> **Texto de lectura**:
El rechazo del determinismo tecnológico es una de las premisas que cualquier agente en este debate debe tomar muy en serio pues, no importa si se alinea en las filas de los apocalípticos o en la de los integrados, dicho determinismo es el lastre que normalmente ha perjudicado este debate, al menos y sobre todo en el campo del pensamiento y de las Humanidades Tecnológicas o Digitales.

Como decíamos más arriba, nuestro propósito es revisar el debate actual sobre las vinculaciones entre cultura, tecnología y sociedad en el contexto de crisis económica y política que aqueja a las democracias propias de los estados nación contemporáneos. Y en este punto lo haremos contrapunteando la crítica de la crítica que ensayaba ya Pierre Lévy, en el texto al que venimos refiriéndonos, con los argumentos de tres autores que, desde perspectivas paralelas, han ejercido dicha crítica de la cibercultura en ensayos recientes de indudable relevancia: el filósofo alemán Byung-Chul Han, en particular en su ensayo Psicopolítica (2014), y dos teóricos y críticos de la cultura españoles, ambos poetas, Antonio Méndez Rubio, en Comunicación, cultura y crisis social (2015) y el sociólogo César Rendueles, en Sociofobia. El cambio político en la era de al utopía digital (2013) .

> **Ejercicios**:
a. Contesta estas preguntas sobre el texto acerca de la crítica de la cibercultura:
(i) ¿Qué premisa debe tomar muy en serio cualquier agente en este debate?
(ii) ¿En qué ensayo en particular se basa el texto para los argumentos de Byung-Chul Han, y de qué año es?
(iii) ¿Qué obra de Antonio Méndez Rubio se cita, y en qué año se publicó?
b. Resume en dos oraciones el texto sobre la crítica de la cibercultura.
Para responder, apóyate solo en el texto sobre la crítica de la cibercultura.

> **Entradas disponibles**:

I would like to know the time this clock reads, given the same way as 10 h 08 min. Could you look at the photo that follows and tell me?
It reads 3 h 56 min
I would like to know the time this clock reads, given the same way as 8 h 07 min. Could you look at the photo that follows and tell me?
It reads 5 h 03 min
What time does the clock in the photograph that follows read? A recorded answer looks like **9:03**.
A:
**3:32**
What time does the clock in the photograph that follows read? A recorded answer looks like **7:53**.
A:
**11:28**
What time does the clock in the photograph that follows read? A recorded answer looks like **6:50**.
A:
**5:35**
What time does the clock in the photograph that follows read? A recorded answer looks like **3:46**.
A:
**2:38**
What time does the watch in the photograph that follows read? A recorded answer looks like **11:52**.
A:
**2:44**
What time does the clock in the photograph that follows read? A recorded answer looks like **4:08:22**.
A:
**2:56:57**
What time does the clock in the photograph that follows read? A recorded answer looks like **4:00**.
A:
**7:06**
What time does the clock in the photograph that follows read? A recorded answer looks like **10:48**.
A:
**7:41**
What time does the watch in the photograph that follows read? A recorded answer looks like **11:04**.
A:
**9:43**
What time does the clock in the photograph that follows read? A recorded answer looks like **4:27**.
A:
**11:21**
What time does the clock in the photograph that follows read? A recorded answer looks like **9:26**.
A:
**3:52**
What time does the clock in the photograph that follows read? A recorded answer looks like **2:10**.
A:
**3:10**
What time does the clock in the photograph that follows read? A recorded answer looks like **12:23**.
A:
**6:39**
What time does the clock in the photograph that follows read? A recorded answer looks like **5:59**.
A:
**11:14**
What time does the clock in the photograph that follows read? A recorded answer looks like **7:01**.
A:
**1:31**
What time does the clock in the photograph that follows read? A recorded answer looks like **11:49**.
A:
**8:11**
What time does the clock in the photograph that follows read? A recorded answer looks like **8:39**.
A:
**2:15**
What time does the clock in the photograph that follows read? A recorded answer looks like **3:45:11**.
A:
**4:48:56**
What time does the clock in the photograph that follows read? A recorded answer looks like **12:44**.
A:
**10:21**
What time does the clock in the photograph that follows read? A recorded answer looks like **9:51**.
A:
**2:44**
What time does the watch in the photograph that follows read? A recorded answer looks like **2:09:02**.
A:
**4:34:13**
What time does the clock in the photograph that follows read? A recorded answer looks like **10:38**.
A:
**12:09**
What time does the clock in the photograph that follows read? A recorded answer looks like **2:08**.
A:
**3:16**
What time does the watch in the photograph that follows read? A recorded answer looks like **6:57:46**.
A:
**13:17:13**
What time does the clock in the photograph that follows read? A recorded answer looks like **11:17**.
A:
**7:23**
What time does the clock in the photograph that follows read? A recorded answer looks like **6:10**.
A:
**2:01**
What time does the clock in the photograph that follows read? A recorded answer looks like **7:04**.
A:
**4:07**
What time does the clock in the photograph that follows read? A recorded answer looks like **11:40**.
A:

> **Soluciones por tarea**:
a.
(i) El rechazo del determinismo tecnológico.
(ii) En Psicopolítica, de 2014.
(iii) Comunicación, cultura y crisis social, publicada en 2015.

b. El texto sostiene que cualquier agente en el debate debe tomar muy en serio el rechazo del determinismo tecnológico, porque ese determinismo ha perjudicado normalmente la discusión, sobre todo en las Humanidades Tecnológicas o Digitales. Su propósito es revisar el debate actual sobre las vinculaciones entre cultura, tecnología y sociedad en el contexto de crisis económica y política de las democracias contemporáneas, contraponiendo la crítica de la crítica de Pierre Lévy a los argumentos de Byung-Chul Han, Antonio Méndez Rubio y César Rendueles.